Older brother took his life

Subject: Older brother took his life

My older brother, Peter, just took his own life 2 days ago and it has been very tough for me and my family to process. He was the second out of four boys, (we are all in our 30’s) and his death has me asking so many questions.
Our family is close but a has a harder time discussing emotions and how we really feel. Peter dealt with issues with alcohol and depression and went through waves of good times and bad times. I was the brother living closest to him for the last 4 years, and I can’t help but feel like I could have done more, or tried to reach out more frequently than I did over the years.
He had been in rehab and seemed to be doing better, but recently I haven’t been seeing him as much and wasn’t communicating with him as much. He consistently ignored calls and texts from me and my family, and never wanted to really do much with his life. I wish I had done more to reach out, and feel guilty and selfish about how everything has ended.

3 thoughts on “Older brother took his life

  1. I lost my younger brother just before Christmas.
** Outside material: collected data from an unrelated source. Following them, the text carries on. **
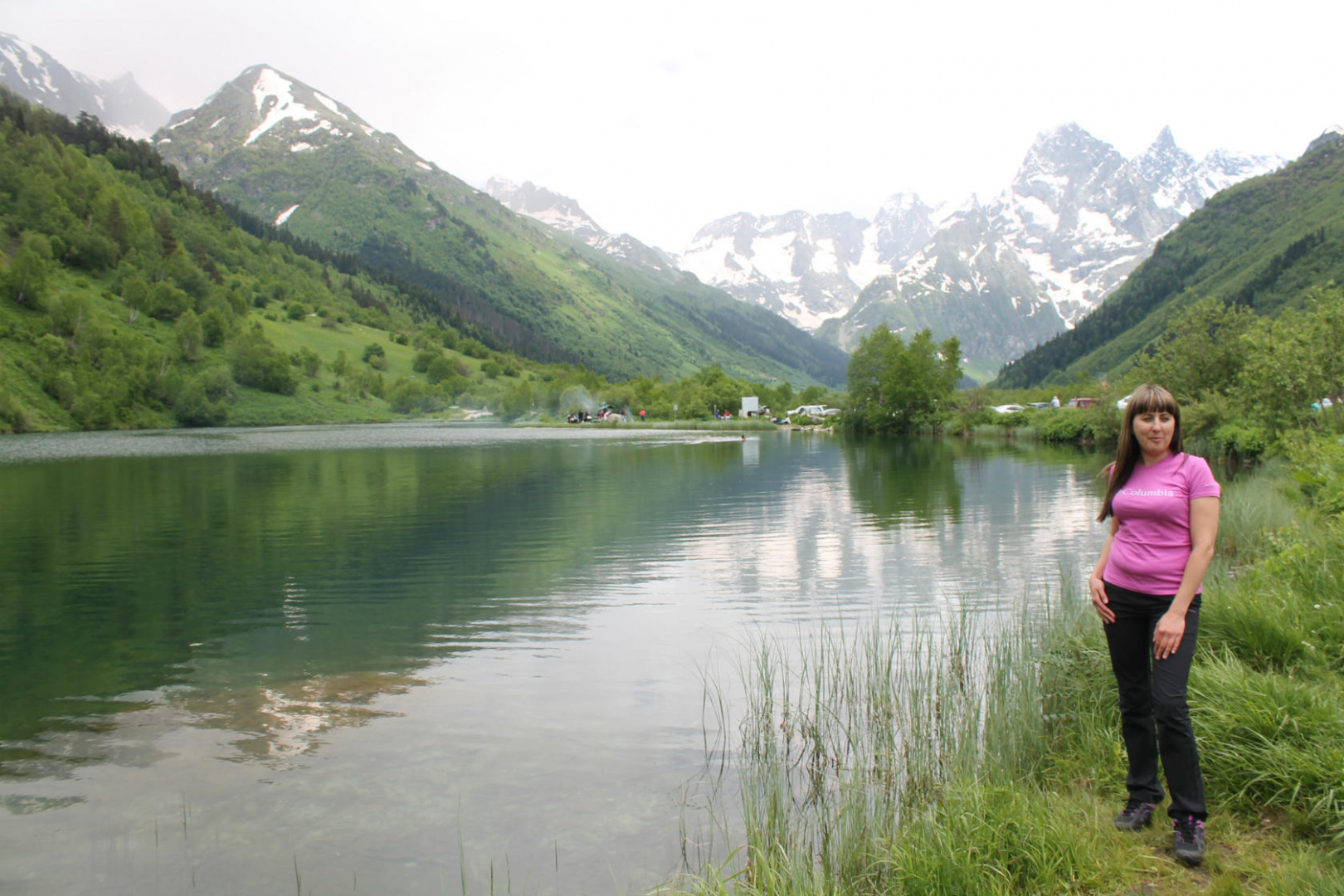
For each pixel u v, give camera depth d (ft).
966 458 138.21
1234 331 120.06
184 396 373.20
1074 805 16.87
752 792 19.11
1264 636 22.11
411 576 46.24
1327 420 76.43
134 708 25.89
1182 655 14.78
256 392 434.71
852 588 42.04
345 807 18.88
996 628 32.86
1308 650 21.15
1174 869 14.17
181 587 43.88
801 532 61.05
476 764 21.13
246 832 17.80
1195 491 15.30
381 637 33.83
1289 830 15.07
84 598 41.39
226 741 22.98
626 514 71.56
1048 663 24.34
I knew when I did get a response from a text or call that something was terribly the matter. I also feel I should have done more or really picked up on what he was saying. He was my only sibling and I don’t know how I will ever get over this loss. Maybe it helps to know there are others going through the same thing and questioning why some are able to make it through life and why some give up. He had a support group but
    also struggled with and depression and other issues.
    it’s very hard for me to even talk to other people right now other than a few friends and my husband, who always was there for him in the most non judgemental way.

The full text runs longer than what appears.